Стоит отметить, что именно с середины 60-х так называемая «игра в фигушки» стала любимым занятием советской либеральной интеллигенции. Целый сонм творческих деятелей из числа писателей, кинорежиссеров и деятелей театра включился в эту забаву, пытаясь перещеголять друг друга в этом новомодном начинании. Однако обставить Юрия Любимова никому из них в итоге не удалось, поскольку тот, в отличие от остальных, не стал размениваться на мелочи, а поставил это дело на поток. В отличие от своих коллег по искусству, которые лепили свои «фиги» раз от разу, Любимов являл их миру с завидным постоянством, поражая своей настырностью большинство своих коллег. А поскольку режиссер он был без всякого сомнения одаренный, то эта его позиция представляла собой двойную опасность: у талантливого мастера было больше шансов втереться в доверие к простому обывателю. Здесь интересы Любимова тесно смыкались с интересами диссидентов, которые появились в советском обществе одновременно с любимовской «Таганкой» – в середине 60-х. Отметим, что либералы и про диссидентов говорили то же самое, что и про Любимова: дескать, ничего плохого они советской власти не желали, а хотели только одного: чтобы она стала демократичнее. Вот, например, как это звучало в устах все того же А. Гершковича:

«У Любимова и его актеров не было особых претензий к советской власти, за исключением того, чтобы поменьше лгать и получить возможность спокойно работать. Они хотели говорить людям правду, показывать со сцены то, чего многие не замечают или не хотят замечать. Театр на Таганке не звал своих зрителей ни к бунту, ни к диссидентству, не выдвигал никаких политических требований. Он обращался к нравственным и эстетическим чувствам своих зрителей, как и положено театру, показывал, что мир искусства богаче прописных истин официального „соцреализма“, что жизнь не укладывается в схемы.

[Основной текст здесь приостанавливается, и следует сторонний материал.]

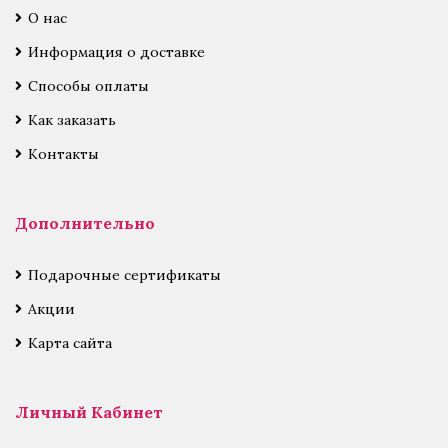
О нас
Информация о доставке
Способы оплаты
Как заказать
Контакты
Дополнительно
Подарочные сертификаты
Акции
Карта сайта
Личный Кабинет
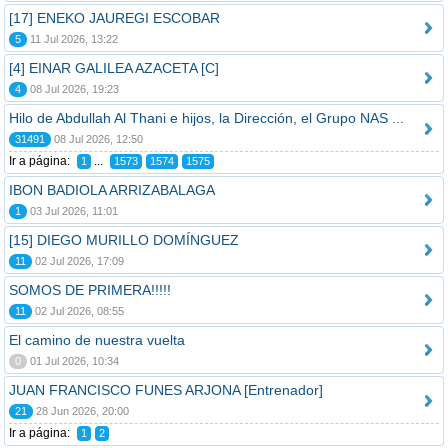
[17] ENEKO JAUREGI ESCOBAR
5
11 Jul 2026, 13:22
[4] EINAR GALILEA AZACETA [C]
4
08 Jul 2026, 19:23
Hilo de Abdullah Al Thani e hijos, la Dirección, el Grupo NAS ...
31491
08 Jul 2026, 12:50
Ir a página:
...
1
1573
1574
1575
IBON BADIOLA ARRIZABALAGA
1
03 Jul 2026, 11:01
[15] DIEGO MURILLO DOMÍNGUEZ
11
02 Jul 2026, 17:09
SOMOS DE PRIMERA!!!!!
11
02 Jul 2026, 08:55
El camino de nuestra vuelta
0
01 Jul 2026, 10:34
JUAN FRANCISCO FUNES ARJONA [Entrenador]
21
28 Jun 2026, 20:00
Ir a página:
1
2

Трагический парадокс заключался, однако, в том, что в стране, где искусство изначально объявлено «частью партийного, общепролетарского дела» (Ленин), любая попытка художника быть независимым от политики, экспериментировать в области формы – воленс-ноленс – приводит к неминуемому столкновению с господствующей идеологией. Самими условиями своего существования искусству в СССР отведена преувеличенная, сверхэстетическая роль. В этом его сила и одновременно слабость. У народа практически нет другой легальной трибуны для выражения себя, своих подлинных мыслей, чувств, настроений. Отсюда – особая миссия искусства в глазах народа и вместе с тем – панический страх властей перед ним…»

В этом пассаже много спорного. Например, тезис о том, что искусству в СССР была отведена преувеличенная роль. А в тех же США, выходит, искусство пребывает где-то на задворках? Да пример одного Голливуда с его политикой обработки сознания не только своих соотечественников, но и миллионов жителей других стран говорит об обратном. В те же 60-е годы во многих западных странах тамошние правительства пытались ограничить у себя экспорт голливудской продукции, но из этих попыток ничего не вышло. И наивно предполагать, что Голливуд тем самым преследовал исключительно коммерческие цели – то есть заботился лишь о своих прибылях. В этом был и политический интерес, когда идеологи США хотели посредством кино привить людям в разных странах свои, американские стандарты жизни, свою идеологию. Гершкович намеренно акцентирует внимание исключительно на советских идеологах, выставляя их душителями свободы, поскольку именно на этом базируется платформа западников: искать во всем советском исключительно один негатив. Причем этот негатив чаще всего намеренно гипертрофируется.